What you should do => For the material below, reproduce exactly each line from the one that has "For every layout" through the one that has "Document page, 1241x1754 pixels.", and no others; pictures stay out.
[The input]
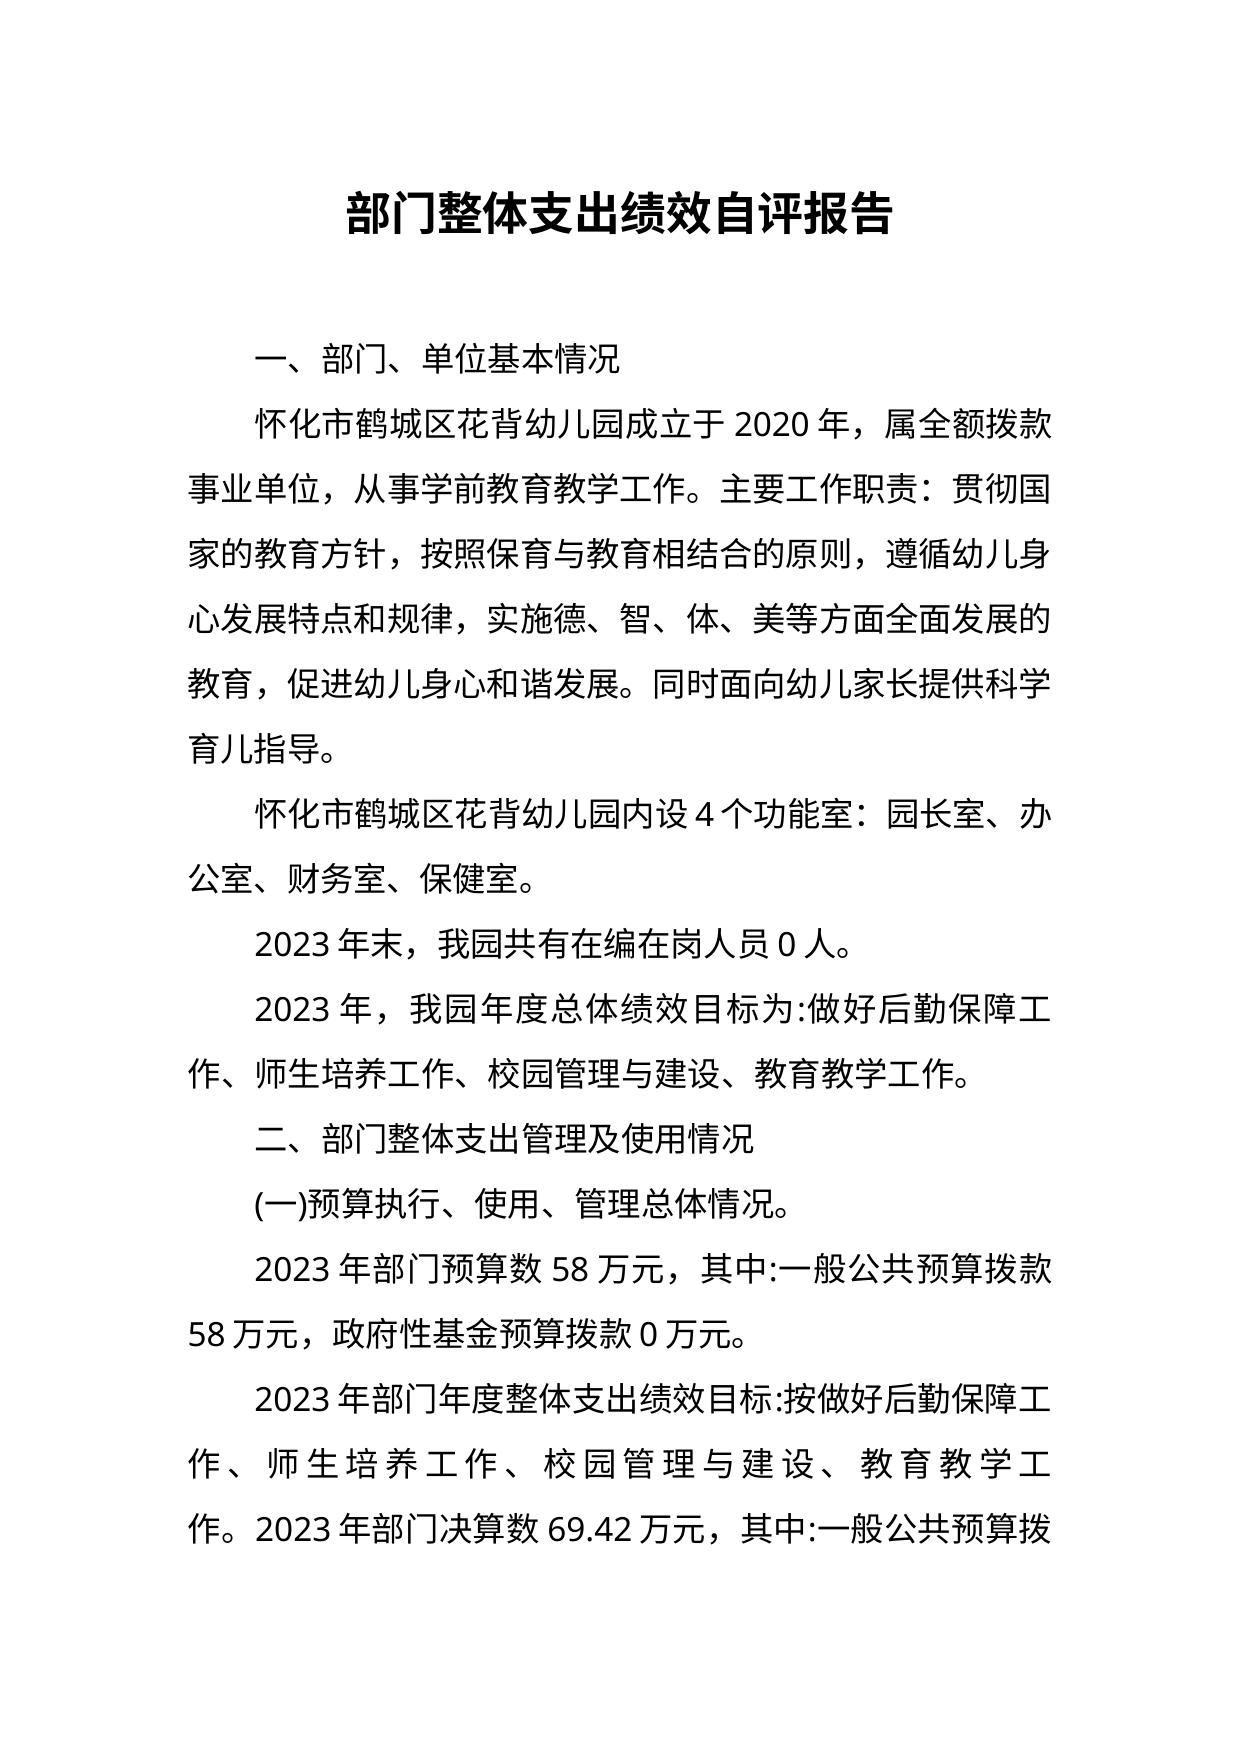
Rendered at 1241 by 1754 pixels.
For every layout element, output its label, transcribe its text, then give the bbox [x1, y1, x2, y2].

text 部门整体支出绩效自评报告 [187, 162, 1053, 259]
text (一)预算执行、使用、管理总体情况。 [187, 1169, 1053, 1234]
text 2023年部门预算数58万元，其中:一般公共预算拨款58万元，政府性基金预算拨款0万元。 [187, 1234, 1053, 1364]
text 怀化市鹤城区花背幼儿园内设4个功能室：园长室、办公室、财务室、保健室。 [187, 779, 1053, 909]
text 二、部门整体支出管理及使用情况 [187, 1104, 1053, 1169]
text 2023年，我园年度总体绩效目标为:做好后勤保障工作、师生培养工作、校园管理与建设、教育教学工作。 [187, 974, 1053, 1104]
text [187, 1364, 1053, 1559]
text 一、部门、单位基本情况 [187, 324, 1053, 389]
text 怀化市鹤城区花背幼儿园成立于2020年，属全额拨款事业单位，从事学前教育教学工作。主要工作职责：贯彻国家的教育方针，按照保育与教育相结合的原则，遵循幼儿身心发展特点和规律，实施德、智、体、美等方面全面发展的教育，促进幼儿身心和谐发展。同时面向幼儿家长提供科学育儿指导。 [187, 389, 1053, 779]
text 2023年末，我园共有在编在岗人员0人。 [187, 909, 1053, 974]
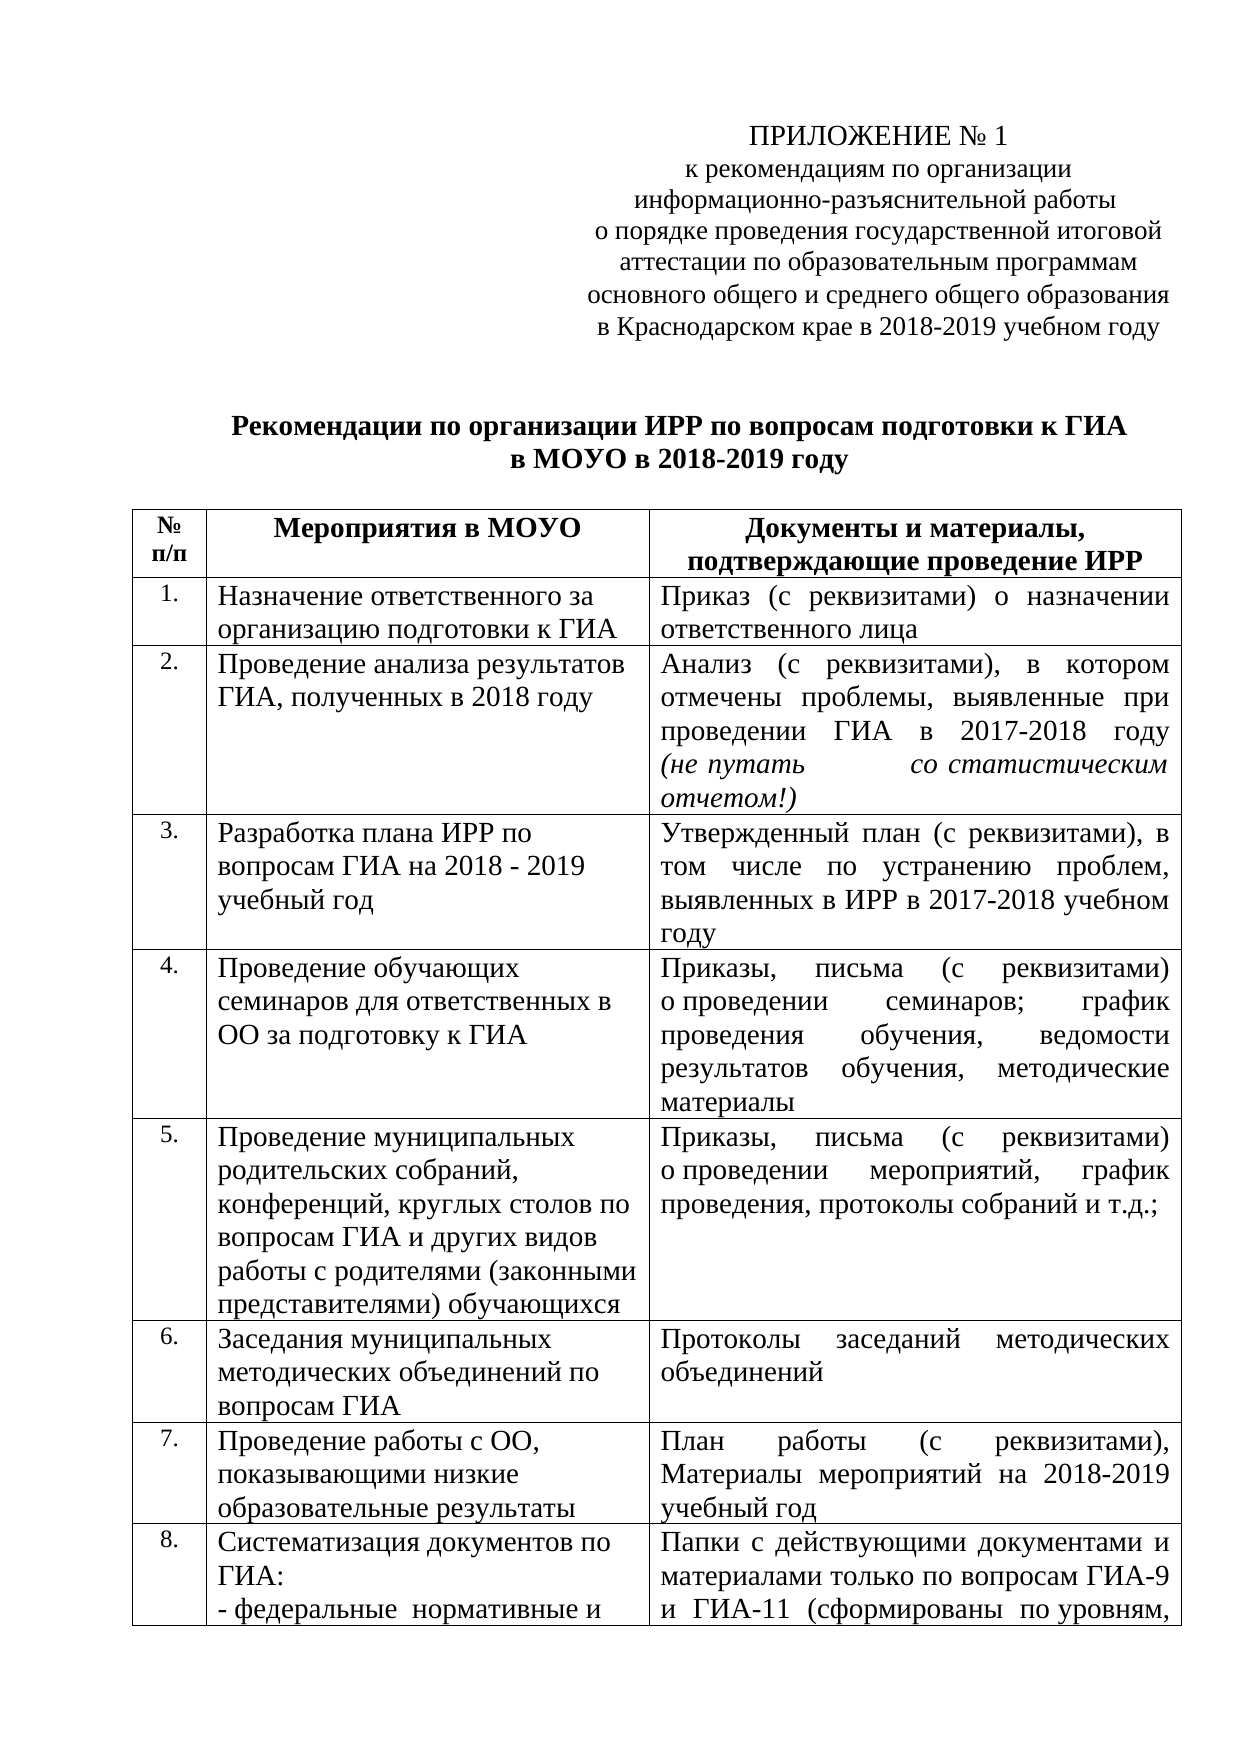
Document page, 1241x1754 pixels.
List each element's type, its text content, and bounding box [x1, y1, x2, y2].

table_cell Приказы, письма (с реквизитами) о проведении мероприятий, график проведения, протоколы собраний и т.д.; [650, 1119, 1181, 1320]
table_cell 2. [133, 646, 206, 814]
table_cell Анализ (с реквизитами), в котором отмечены проблемы, выявленные при проведении ГИА в 2017-2018 году (не путать со статистическим отчетом!) [650, 646, 1181, 814]
table_cell 1. [133, 578, 206, 645]
table_cell Проведение работы с ОО, показывающими низкие образовательные результаты [207, 1423, 649, 1523]
table_cell Назначение ответственного за организацию подготовки к ГИА [207, 578, 649, 645]
table_cell 6. [133, 1321, 206, 1422]
table_cell Заседания муниципальных методических объединений по вопросам ГИА [207, 1321, 649, 1422]
table_cell 3. [133, 815, 206, 949]
text Рекомендации по организации ИРР по вопросам подготовки к ГИА в МОУО в 2018-2019 году [177, 408, 1181, 475]
table_cell Проведение анализа результатов ГИА, полученных в 2018 году [207, 646, 649, 814]
table_header № п/п [133, 510, 206, 577]
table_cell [650, 1524, 1181, 1625]
table_cell 5. [133, 1119, 206, 1320]
table_cell План работы (с реквизитами), Материалы мероприятий на 2018-2019 учебный год [650, 1423, 1181, 1523]
table_cell 7. [133, 1423, 206, 1523]
table_cell Приказы, письма (с реквизитами) о проведении семинаров; график проведения обучения, ведомости результатов обучения, методические материалы [650, 950, 1181, 1118]
table_cell Протоколы заседаний методических объединений [650, 1321, 1181, 1422]
text ПРИЛОЖЕНИЕ № 1 [576, 118, 1181, 152]
text к рекомендациям по организации информационно-разъяснительной работы о порядке проведения государственной итоговой аттестации по образовательным программам основного общего и среднего общего образования в Краснодарском крае в 2018-2019 учебном году [576, 152, 1181, 341]
table_cell Утвержденный план (с реквизитами), в том числе по устранению проблем, выявленных в ИРР в 2017-2018 учебном году [650, 815, 1181, 949]
table_cell 8. [133, 1524, 206, 1625]
table_cell Разработка плана ИРР по вопросам ГИА на 2018 - 2019 учебный год [207, 815, 649, 949]
table_cell Приказ (с реквизитами) о назначении ответственного лица [650, 578, 1181, 645]
table_header Документы и материалы, подтверждающие проведение ИРР [650, 510, 1181, 577]
table_cell Проведение муниципальных родительских собраний, конференций, круглых столов по вопросам ГИА и других видов работы с родителями (законными представителями) обучающихся [207, 1119, 649, 1320]
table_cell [207, 1524, 649, 1625]
table_header Мероприятия в МОУО [207, 510, 649, 577]
table_cell Проведение обучающих семинаров для ответственных в ОО за подготовку к ГИА [207, 950, 649, 1118]
table_cell 4. [133, 950, 206, 1118]
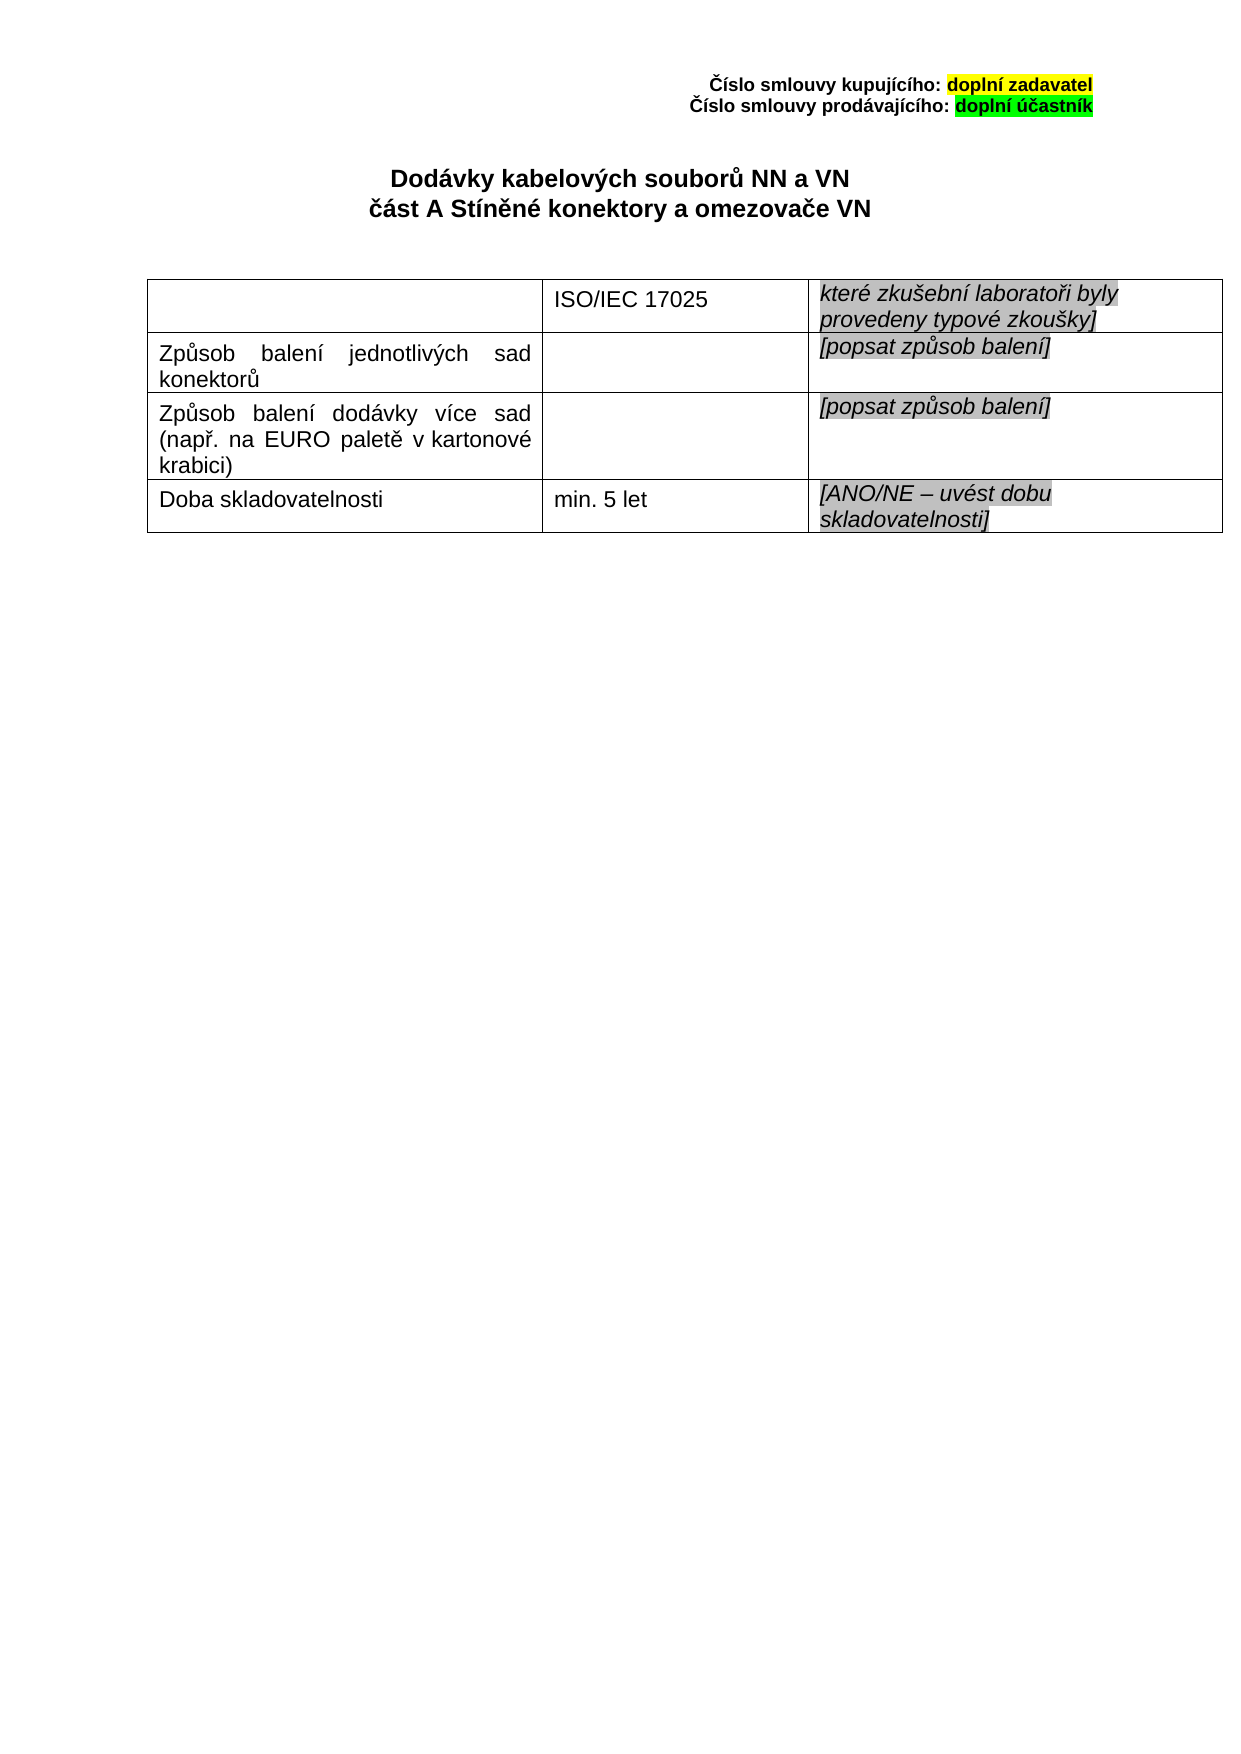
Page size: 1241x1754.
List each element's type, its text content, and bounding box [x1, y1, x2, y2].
[/The input]
Answer section =>
For every layout element, output its label, transcribe its text, then give the bbox [x1, y1, x2, y2].

text 部门整体支出绩效自评报告 [187, 162, 1053, 259]
text (一)预算执行、使用、管理总体情况。 [187, 1169, 1053, 1234]
text 2023年部门预算数58万元，其中:一般公共预算拨款58万元，政府性基金预算拨款0万元。 [187, 1234, 1053, 1364]
text 怀化市鹤城区花背幼儿园内设4个功能室：园长室、办公室、财务室、保健室。 [187, 779, 1053, 909]
text 二、部门整体支出管理及使用情况 [187, 1104, 1053, 1169]
text 2023年，我园年度总体绩效目标为:做好后勤保障工作、师生培养工作、校园管理与建设、教育教学工作。 [187, 974, 1053, 1104]
text [187, 1364, 1053, 1559]
text 一、部门、单位基本情况 [187, 324, 1053, 389]
text 怀化市鹤城区花背幼儿园成立于2020年，属全额拨款事业单位，从事学前教育教学工作。主要工作职责：贯彻国家的教育方针，按照保育与教育相结合的原则，遵循幼儿身心发展特点和规律，实施德、智、体、美等方面全面发展的教育，促进幼儿身心和谐发展。同时面向幼儿家长提供科学育儿指导。 [187, 389, 1053, 779]
text 2023年末，我园共有在编在岗人员0人。 [187, 909, 1053, 974]
Document page, 1241x1754 pixels.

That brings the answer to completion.